Дальше следовал подробный план картины, показывающий, как развивается действие, час за часом до самого трагического конца. Сознавая, что мое предложение сильно разнится с книгой, я обращался к автору в надежде, что он поддержит меня.
«Я потому так подробно и по пунктам перечисляю принципиальные трудности экранизации, что только Вы в состоянии разрешить эти проблемы. Я со своей стороны могу лишь внести некоторые идеи касательно введения эпизодических фигур в главный ход интриги. <…>
Как можно понять из перечня, новых сцен совсем немного, три или самое большее четыре. Кроме того, уже сейчас видно, что начало и конец
сконструированы безупречно. И выглядят готовым фильмом. В то же время центральная часть, прямо переписанная из романа, обретет необходимое драматическое напряжение, если мы дадим:
1. Линию Щуки — Щука приехал с чем-то, что обязан сделать в течение этой ночи.
2. Линию Мацека и Анджея, полностью нацеленную на убийство Щуки.
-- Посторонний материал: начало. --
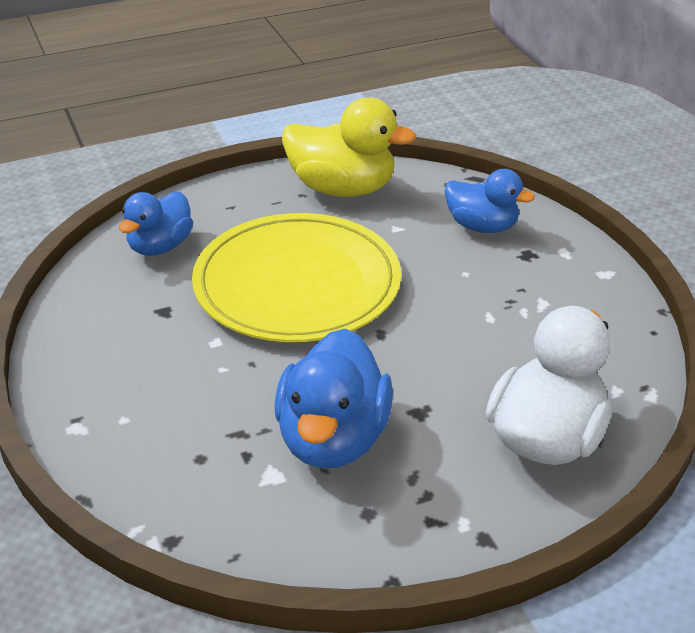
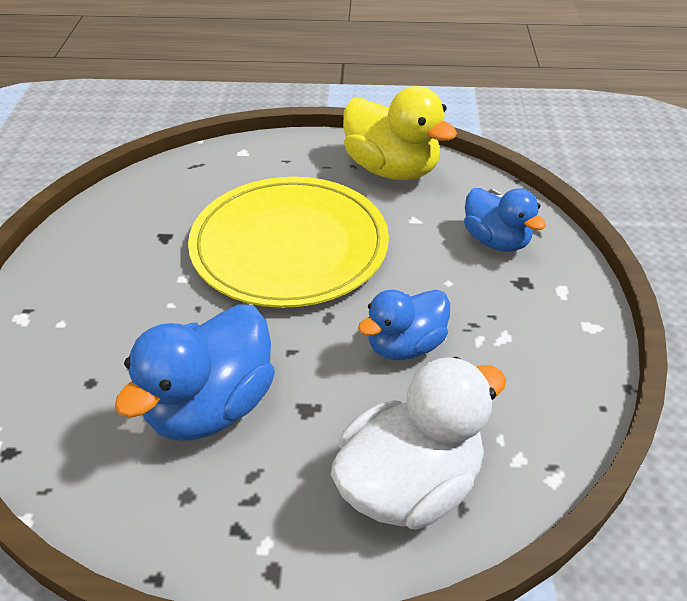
camera: 25 degrees right, 5 degrees up
(160, 246) = (204, 179): blue duck -> blue duck (405, 345)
3. Линию управления безопасности, которое возглавляет Врона, нацеленную на раскрытие убийства рабочих.
Эти три линии сконцентрируют отдельные сцены, сообщат им драматическое напряжение».
Я вовсе не стремился к тому, чтобы симпатии зрителей были отданы одному Мацеку Хелмицкому, я хотел, чтобы его противником был человек, а не какая-то бездушная кукла. Отсюда прошлое Щуки — его участие в гражданской войне в Испании — введенное в образ уже во время работы над картиной.